Print the records below exactly, with no pictures.
BEGIN RECORDS FOR THIS TASK
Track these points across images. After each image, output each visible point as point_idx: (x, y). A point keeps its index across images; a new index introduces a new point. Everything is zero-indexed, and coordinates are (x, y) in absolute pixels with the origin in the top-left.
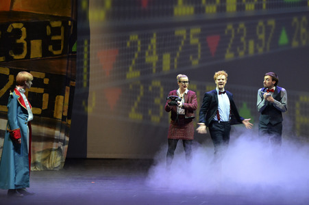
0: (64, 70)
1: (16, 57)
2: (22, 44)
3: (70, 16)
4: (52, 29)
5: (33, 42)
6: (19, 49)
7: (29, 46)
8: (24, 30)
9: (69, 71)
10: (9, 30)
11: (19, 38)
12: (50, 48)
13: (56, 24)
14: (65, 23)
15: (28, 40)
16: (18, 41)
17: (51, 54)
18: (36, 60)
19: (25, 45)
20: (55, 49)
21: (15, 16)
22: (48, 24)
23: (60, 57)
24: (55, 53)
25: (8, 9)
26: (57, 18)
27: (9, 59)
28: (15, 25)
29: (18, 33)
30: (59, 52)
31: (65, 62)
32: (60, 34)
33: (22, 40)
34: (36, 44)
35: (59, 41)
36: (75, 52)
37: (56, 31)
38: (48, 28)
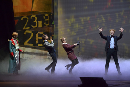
0: (50, 31)
1: (34, 27)
2: (35, 22)
3: (51, 12)
4: (45, 17)
5: (39, 22)
6: (34, 24)
7: (38, 23)
8: (36, 17)
9: (51, 31)
10: (31, 18)
11: (35, 20)
12: (45, 23)
13: (46, 15)
14: (50, 15)
15: (37, 21)
16: (34, 21)
17: (45, 25)
18: (40, 28)
19: (37, 23)
20: (46, 24)
21: (33, 13)
22: (44, 15)
23: (48, 26)
24: (47, 25)
25: (31, 11)
26: (47, 13)
27: (31, 28)
28: (33, 16)
29: (34, 18)
30: (48, 25)
31: (50, 28)
32: (48, 19)
33: (35, 21)
34: (40, 22)
35: (48, 21)
36: (53, 25)
37: (47, 17)
38: (44, 16)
END RECORDS FOR THIS TASK
REPLY TO THE EXERCISE -
Track these points across images. After each image, output each visible point as point_idx: (x, y). A point keeps its index across images; a new index introduces a new point. Everything is zero-indexed, and coordinates are (x, y) in absolute pixels with the origin in the top-left.
0: (64, 70)
1: (16, 57)
2: (22, 44)
3: (70, 16)
4: (52, 29)
5: (33, 42)
6: (19, 49)
7: (29, 46)
8: (24, 30)
9: (69, 71)
10: (9, 30)
11: (19, 38)
12: (50, 48)
13: (56, 24)
14: (65, 23)
15: (28, 40)
16: (18, 41)
17: (51, 54)
18: (36, 60)
19: (25, 45)
20: (55, 49)
21: (15, 16)
22: (48, 24)
23: (60, 57)
24: (55, 53)
25: (8, 9)
26: (57, 18)
27: (9, 59)
28: (15, 25)
29: (18, 33)
30: (59, 52)
31: (65, 62)
32: (60, 34)
33: (22, 40)
34: (36, 44)
35: (59, 41)
36: (75, 52)
37: (56, 31)
38: (48, 28)
0: (50, 31)
1: (34, 27)
2: (35, 22)
3: (51, 12)
4: (45, 17)
5: (39, 22)
6: (34, 24)
7: (38, 23)
8: (36, 17)
9: (51, 31)
10: (31, 18)
11: (35, 20)
12: (45, 23)
13: (46, 15)
14: (50, 15)
15: (37, 21)
16: (34, 21)
17: (45, 25)
18: (40, 28)
19: (37, 23)
20: (46, 24)
21: (33, 13)
22: (44, 15)
23: (48, 26)
24: (47, 25)
25: (31, 11)
26: (47, 13)
27: (31, 28)
28: (33, 16)
29: (34, 18)
30: (48, 25)
31: (50, 28)
32: (48, 19)
33: (35, 21)
34: (40, 22)
35: (48, 21)
36: (53, 25)
37: (47, 17)
38: (44, 16)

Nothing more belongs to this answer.